HD Media, Gaming, and ION Impressions
One of the major complaints of netbooks is that they are unpowered when it comes to pulling off anything graphically intensive like playing back HD content, or even some light 3D gaming. Even with the latest Pine Trail netbook with Broadcom Crystal HD, you’re restricted to the software supported and there’s no real chance of playing any form of 3D games.
NVIDIA’s ION on the 1201N is a beautiful thing – it makes a netbook feel less like, well, a netbook and more like a lightweight mobile PC. The fact you can stream HD video off Vimeo or YouTube, watch 1920×1080 H264 encoded content, and even put in some gaming time makes the Eee 1201N a much better solution for every day computing.
I watched Star Trek and Up at 1920×1080 and it performed beautifully with only 20-25% CPU usage thanks to ION’s acceleration. Using HDMI output, all you need now is a large display and you have yourself a pretty, portable media player.
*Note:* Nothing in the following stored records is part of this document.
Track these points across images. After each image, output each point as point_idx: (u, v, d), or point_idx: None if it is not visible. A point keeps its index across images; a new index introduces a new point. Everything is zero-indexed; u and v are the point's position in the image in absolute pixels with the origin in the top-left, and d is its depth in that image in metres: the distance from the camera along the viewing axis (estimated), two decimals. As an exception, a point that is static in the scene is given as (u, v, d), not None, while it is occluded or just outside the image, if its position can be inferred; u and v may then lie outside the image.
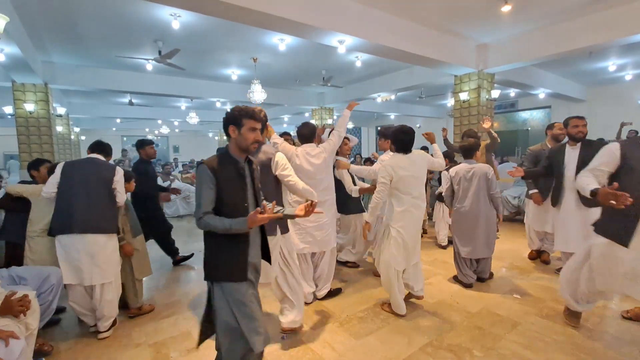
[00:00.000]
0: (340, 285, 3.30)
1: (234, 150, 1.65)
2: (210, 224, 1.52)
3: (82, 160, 2.52)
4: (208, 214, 1.53)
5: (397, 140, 2.63)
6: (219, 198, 1.56)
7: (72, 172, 2.36)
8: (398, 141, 2.63)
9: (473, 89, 6.24)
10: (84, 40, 5.38)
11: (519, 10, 4.55)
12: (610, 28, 4.57)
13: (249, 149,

There is no optical drive, so you will need an external DVD or Blu-Ray drive if you want to play any optical media.
Gaming
Gaming is possible on ION but within reason. Newer games like Dragon Age Origins and Left 4 Dead 2 produced an average of 11 FPS at super-low resolutions with the lowest possible details. Even rather simple games like Defense Grid crawled along at a paltry 11 FPS at 1280×720 on low details.
Torchlight proved to be a good performer at the native resolution of 1366×768 with medium particle and shadow details.
Older games however provided a better experience with Freelancer netting an excellent 40+ FPS at 1024×768. Even the incredibly detailed Oblivion managed 30 FPS at 1280×720, but with the shortest view distance (feels like playing in a perpetual fog) and all visual details at low or disabled.
Older games, like Freelancer, run very well.
(Freelancer was the last great space sim. Will they ever make Freespace 3?)
Image Editing
Photo editing is something I found lacking on the 1201N. Even with the acceleration provided by the ION, GPU accelerated features in Photoshop CS4 like image zooming and panning was laggy and sluggish. There was also noticeable input lag using brushes.
Adobe Lightroom 2.6 performed fairly well since Lightroom is geared more towards full-image operations like exposure, colour control, and tone adjustments rather than brush editing (although there are a few brush tools). For these full image filter and transformation operations, the Eee 1201N performs surprisingly well on JPG files, but was a little slower when editing camera RAW files.
Final ION Impressions
All in all, ION makes the Eee 1201N feel and perform more like a real PC, instead of a crippled netbook. Having HD content playback properly without stuttering or visual artifacts is well worth it. The gaming aspect is a bonus since many older games (circa 2008 or earlier) and newer titles like Torchlight are cheap and can be found for less than $20.